The incidence of 10% we observed in stage I is comparable to the 16.6% reported by Mehran and colleagues [18]; in a broad series of patients treated with predominantly conventional resections for stage I disease, Martini and colleagues reported a rate of 7% [7]. The increased recurrence rate of 28% we observed in stage II is not very satisfactory per se, but remains comparable to the 23.1% reported by Mehran and colleagues [18]. Comparatively, in a series of patients treated with conventional resection, Martini and colleagues observed a recurrence rate of 21%. Interestingly, in patients with stage II squamous cell carcinoma, the recurrence rate rose to 34% [25]. As a matter of fact, squamous cell carcinoma is largely predominant in patients with centrally located tumors suitable for sleeve resections. Obviously, definition of the appropriate resection for stage II disease remains a matter of debate. Regarding stage III disease, the local recurrence rate we observed despite adjuvant radiation therapy is unacceptable. A more radical surgery would perhaps have improved local control. However, long term survival remains poor in this category of patients. The 8% 5-year survival rate is certainly due to inclusion of patients with upper mediastinal lymph node metastases, and confirms the precept that such patients are poor candidates for surgery.

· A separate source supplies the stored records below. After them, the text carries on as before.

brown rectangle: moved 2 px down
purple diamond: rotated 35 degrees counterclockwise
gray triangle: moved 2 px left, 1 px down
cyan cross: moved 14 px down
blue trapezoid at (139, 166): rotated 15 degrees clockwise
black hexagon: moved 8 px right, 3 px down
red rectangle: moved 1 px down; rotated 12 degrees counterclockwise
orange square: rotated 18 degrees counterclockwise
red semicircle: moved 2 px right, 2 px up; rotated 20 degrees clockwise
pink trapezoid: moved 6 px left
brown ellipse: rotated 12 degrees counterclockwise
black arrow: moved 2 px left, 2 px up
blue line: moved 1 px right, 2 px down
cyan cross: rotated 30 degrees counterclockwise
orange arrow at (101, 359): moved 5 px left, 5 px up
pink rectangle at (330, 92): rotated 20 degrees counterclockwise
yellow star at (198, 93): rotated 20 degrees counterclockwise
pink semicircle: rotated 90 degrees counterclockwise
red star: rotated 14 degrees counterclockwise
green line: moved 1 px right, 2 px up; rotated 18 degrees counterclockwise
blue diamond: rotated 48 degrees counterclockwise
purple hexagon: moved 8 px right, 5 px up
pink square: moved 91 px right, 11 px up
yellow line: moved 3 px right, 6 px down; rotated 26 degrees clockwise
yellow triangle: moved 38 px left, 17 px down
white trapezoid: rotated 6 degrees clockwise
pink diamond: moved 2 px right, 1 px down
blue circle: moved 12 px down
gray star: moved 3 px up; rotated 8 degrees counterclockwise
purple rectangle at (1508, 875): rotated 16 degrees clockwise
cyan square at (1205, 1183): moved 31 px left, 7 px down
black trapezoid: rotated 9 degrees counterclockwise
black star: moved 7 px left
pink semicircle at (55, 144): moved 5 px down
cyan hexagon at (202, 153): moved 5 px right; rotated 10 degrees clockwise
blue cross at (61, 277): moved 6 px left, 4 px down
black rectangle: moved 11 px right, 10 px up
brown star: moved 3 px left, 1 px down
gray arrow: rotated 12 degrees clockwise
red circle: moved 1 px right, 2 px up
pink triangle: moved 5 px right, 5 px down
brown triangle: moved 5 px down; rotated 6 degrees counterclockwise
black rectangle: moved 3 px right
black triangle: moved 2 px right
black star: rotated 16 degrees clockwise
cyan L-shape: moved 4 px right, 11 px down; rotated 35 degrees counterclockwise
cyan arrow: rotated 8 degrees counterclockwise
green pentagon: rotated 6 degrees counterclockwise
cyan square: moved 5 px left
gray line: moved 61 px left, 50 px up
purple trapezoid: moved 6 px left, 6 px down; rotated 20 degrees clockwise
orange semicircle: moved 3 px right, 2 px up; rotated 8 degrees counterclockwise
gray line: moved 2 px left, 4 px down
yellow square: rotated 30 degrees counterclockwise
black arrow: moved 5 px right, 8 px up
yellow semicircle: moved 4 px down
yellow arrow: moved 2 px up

The recurrence rate was significantly lower in patients with normal lung function who underwent bronchoplasty on an elective basis. Probably, these patients had relatively small tumors which led the operating surgeon to decide for a conservative resection. The trend towards a lower incidence of recurrence following right-sided procedures may be anticipated, since the largest resection margin is obtained by right-upper sleeve lobectomy.
We conclude that bronchoplastic lobectomy is a valuable alternative to pneumonectomy in selected patients, owing to a substantially lower operative mortality rate. Rough survival data according to stage are within the generally accepted range, as is incidence of local recurrence in stage I and II. The prohibitive rate of local recurrence in patients with stage III disease fails to legitimize bronchoplastic resection in this subset of patients.